# Brief
Which lines in the material below contain the word "انصاری"? Locate each one and copy it, treating uppercase and lowercase as different.

[[ Material for this task open ]]

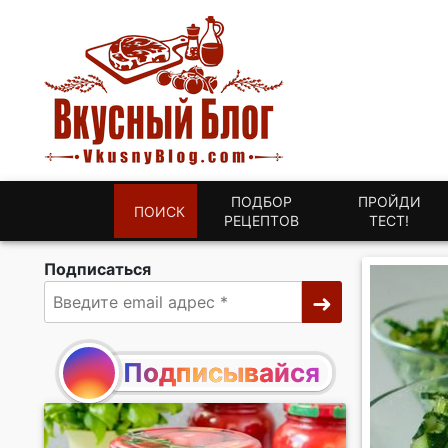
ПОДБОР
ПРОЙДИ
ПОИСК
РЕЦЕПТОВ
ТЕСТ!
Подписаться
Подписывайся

[[ Material for this task closed ]]
[[ Material for this task open ]]

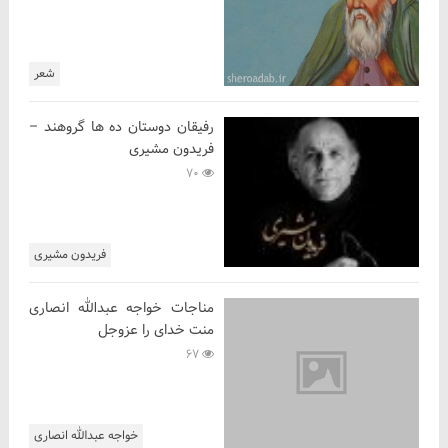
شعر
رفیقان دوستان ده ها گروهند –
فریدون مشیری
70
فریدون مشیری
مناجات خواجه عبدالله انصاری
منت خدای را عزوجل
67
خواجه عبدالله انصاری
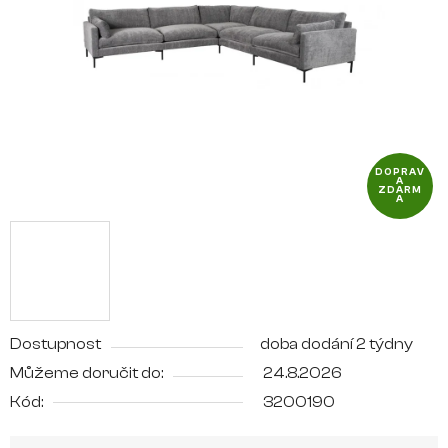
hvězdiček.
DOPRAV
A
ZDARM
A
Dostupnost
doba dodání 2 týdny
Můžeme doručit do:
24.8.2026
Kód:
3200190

[[ Material for this task closed ]]
[[ Material for this task open ]]

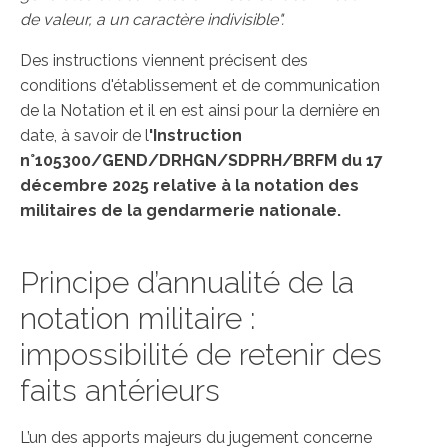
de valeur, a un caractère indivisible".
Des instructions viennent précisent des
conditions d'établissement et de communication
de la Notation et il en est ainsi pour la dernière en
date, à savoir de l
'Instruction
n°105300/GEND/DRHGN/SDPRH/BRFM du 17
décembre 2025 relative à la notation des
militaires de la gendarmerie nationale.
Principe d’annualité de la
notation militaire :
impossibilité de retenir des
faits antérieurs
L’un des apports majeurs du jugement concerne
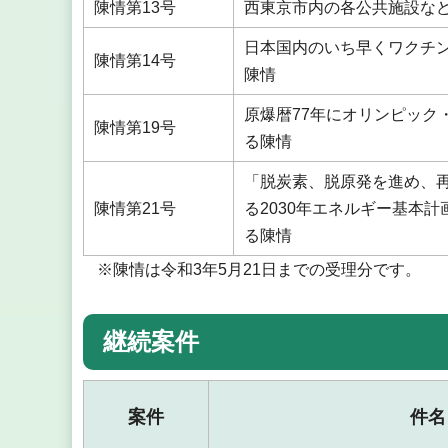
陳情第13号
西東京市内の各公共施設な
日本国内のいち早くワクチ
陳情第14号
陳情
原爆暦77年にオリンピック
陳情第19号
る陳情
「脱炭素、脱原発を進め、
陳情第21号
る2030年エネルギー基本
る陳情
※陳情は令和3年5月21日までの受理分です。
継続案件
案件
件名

[[ Material for this task closed ]]

# Response to the exercise
مناجات خواجه عبدالله انصاری
خواجه عبدالله انصاری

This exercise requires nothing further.